100% this. I got to a friend's house and found the electrician had run the network cables as you would a ring circuit! By the time I got there everything had been covered & painted and there was no possibility of running more cables back to a central point and I just had to make do with what I had been given. Nightmare
 
I would still get a price for the additional work, but expect it to be disproportionate to what’s required.
The problem, put simply, is LONDON PRICES. We charge a basic rate of £35+VAT per hour for labour and materials are effectively at cost. But we're in Norfolk. I'd say in London you could be looking at 80+VAT for labour. And it's probably 4-8 hours work. Cable is £0.20-£0.50+VAT per meter and I'd guess at probably under 100m for a small house with multiple drops run externally. Less if you're running internally. Then £5-£10+VAT per wall box (it doesn't really matter if it's 1,2,3 or 4 RJ45 sockets). If you're doing it correctly then £100+VAT for a wall mounted frame and patch panel. Somewhere between £500 and £1500 depending on exactly what you wanted. And before you ask - no, we don't come to London because, well.... London :(.
So what does running ethernet actually involve? I assumed it would be similar to what the electrician does. Or are we talking different holes in the walls etc. Do they have to be on different faceplates? Total newb here as you can probably tell.

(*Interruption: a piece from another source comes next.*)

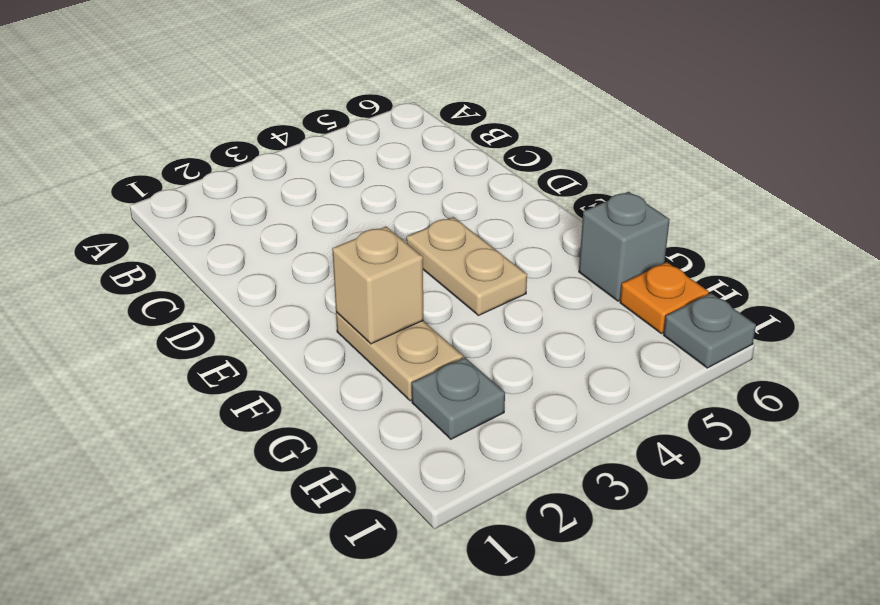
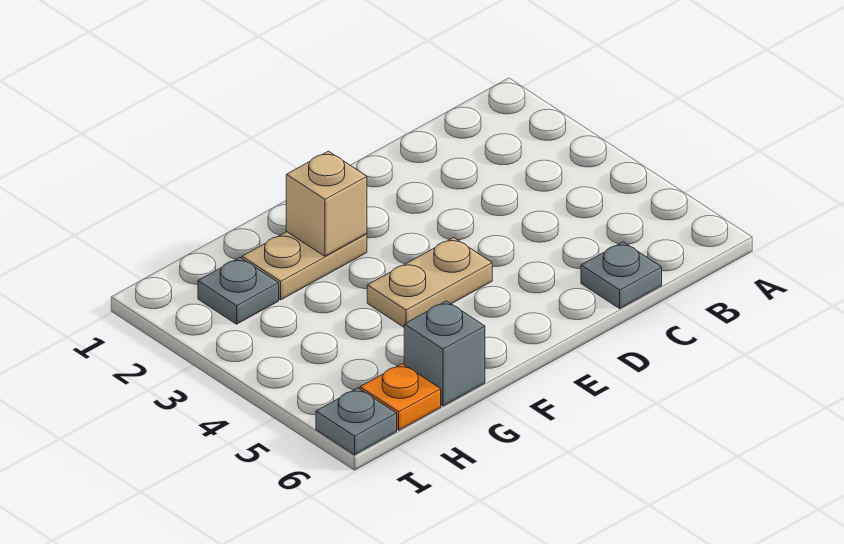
none -> grey 1x1 plate [581,242,662,308]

We had an electrician round today who seemed pretty happy with the state of things. So we're likely to just ask him to quote for an electrical safety/check, adding some sockets in some rooms, but perhaps not ethernet. We mentioned it but he didn't seem that confident. I have visions of him making holes in the wall for his stuff, then doing our plastering and painting, then another guys coming round to run ethernet and making more holes in the wall and generally ruining our good work :p
 
So what does running ethernet actually involve? I assumed it would be similar to what the electrician does. Or are we talking different holes in the walls etc. Do they have to be on different faceplates? Total newb here as you can probably tell.

We had an electrician round today who seemed pretty happy with the state of things. So we're likely to just ask him to quote for an electrical safety/check, adding some sockets in some rooms, but perhaps not ethernet. We mentioned it but he didn't seem that confident. I have visions of him making holes in the wall for his stuff, then doing our plastering and painting, then another guys coming round to run ethernet and making more holes in the wall and generally ruining our good work :p

The only gotchas with CATx cable is not damaging it while bending it and not terminating it into patch blocks with a screwdriver. I’ve seen so many sparky’s think it’s OK to force the terminals into the patch blocks and they’re never quite right. And for some reason they don’t seem to get the whole A and B thing and you get all sorts of combinations even on one job. And they certainly don’t have the gear to certify the connections. Can you imagine if they turned up on a job with a hammer. That’s the only tool they had. And they hammered every connection home with their hammer. That’s what they do with network connections.

I don’t claim to be an electrician, so why do they think they can claim to be network installers?